__WORK TO BE COMPLETED__:
Each line below should be restated exactly, with nothing dropped.

__DATA FOR PROCESSING__:
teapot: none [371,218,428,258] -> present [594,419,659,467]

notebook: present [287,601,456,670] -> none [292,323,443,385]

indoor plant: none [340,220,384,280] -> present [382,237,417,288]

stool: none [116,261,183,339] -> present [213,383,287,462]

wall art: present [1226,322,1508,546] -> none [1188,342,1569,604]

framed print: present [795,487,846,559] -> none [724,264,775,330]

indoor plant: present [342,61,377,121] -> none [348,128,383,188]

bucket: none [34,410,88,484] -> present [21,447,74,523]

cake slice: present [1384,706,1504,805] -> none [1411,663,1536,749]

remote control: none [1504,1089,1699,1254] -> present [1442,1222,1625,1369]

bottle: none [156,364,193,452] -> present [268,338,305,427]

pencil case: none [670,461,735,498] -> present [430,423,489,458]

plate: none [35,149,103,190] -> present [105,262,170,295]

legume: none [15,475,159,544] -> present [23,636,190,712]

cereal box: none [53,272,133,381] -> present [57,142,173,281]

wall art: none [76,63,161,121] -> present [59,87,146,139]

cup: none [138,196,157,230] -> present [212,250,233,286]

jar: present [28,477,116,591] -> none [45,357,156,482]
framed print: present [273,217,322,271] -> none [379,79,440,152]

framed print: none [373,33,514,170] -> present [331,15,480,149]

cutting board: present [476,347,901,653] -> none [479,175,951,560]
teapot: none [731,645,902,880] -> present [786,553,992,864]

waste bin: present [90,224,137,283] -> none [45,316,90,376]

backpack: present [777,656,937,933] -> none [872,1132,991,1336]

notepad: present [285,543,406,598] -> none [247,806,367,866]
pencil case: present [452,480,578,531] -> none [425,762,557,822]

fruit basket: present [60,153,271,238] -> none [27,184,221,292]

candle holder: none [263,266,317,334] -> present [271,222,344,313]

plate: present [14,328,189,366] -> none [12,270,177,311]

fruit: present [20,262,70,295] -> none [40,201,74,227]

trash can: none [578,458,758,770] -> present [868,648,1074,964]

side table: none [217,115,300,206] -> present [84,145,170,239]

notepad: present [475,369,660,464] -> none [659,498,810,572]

__OUTPUT OF THE EXERCISE__:
teapot: none [371,218,428,258] -> present [594,419,659,467]

notebook: present [287,601,456,670] -> none [292,323,443,385]

indoor plant: none [340,220,384,280] -> present [382,237,417,288]

stool: none [116,261,183,339] -> present [213,383,287,462]

wall art: present [1226,322,1508,546] -> none [1188,342,1569,604]

framed print: present [795,487,846,559] -> none [724,264,775,330]

indoor plant: present [342,61,377,121] -> none [348,128,383,188]

bucket: none [34,410,88,484] -> present [21,447,74,523]

cake slice: present [1384,706,1504,805] -> none [1411,663,1536,749]

remote control: none [1504,1089,1699,1254] -> present [1442,1222,1625,1369]

bottle: none [156,364,193,452] -> present [268,338,305,427]

pencil case: none [670,461,735,498] -> present [430,423,489,458]

plate: none [35,149,103,190] -> present [105,262,170,295]

legume: none [15,475,159,544] -> present [23,636,190,712]

cereal box: none [53,272,133,381] -> present [57,142,173,281]

wall art: none [76,63,161,121] -> present [59,87,146,139]

cup: none [138,196,157,230] -> present [212,250,233,286]

jar: present [28,477,116,591] -> none [45,357,156,482]
framed print: present [273,217,322,271] -> none [379,79,440,152]

framed print: none [373,33,514,170] -> present [331,15,480,149]

cutting board: present [476,347,901,653] -> none [479,175,951,560]
teapot: none [731,645,902,880] -> present [786,553,992,864]

waste bin: present [90,224,137,283] -> none [45,316,90,376]

backpack: present [777,656,937,933] -> none [872,1132,991,1336]

notepad: present [285,543,406,598] -> none [247,806,367,866]
pencil case: present [452,480,578,531] -> none [425,762,557,822]

fruit basket: present [60,153,271,238] -> none [27,184,221,292]

candle holder: none [263,266,317,334] -> present [271,222,344,313]

plate: present [14,328,189,366] -> none [12,270,177,311]

fruit: present [20,262,70,295] -> none [40,201,74,227]

trash can: none [578,458,758,770] -> present [868,648,1074,964]

side table: none [217,115,300,206] -> present [84,145,170,239]

notepad: present [475,369,660,464] -> none [659,498,810,572]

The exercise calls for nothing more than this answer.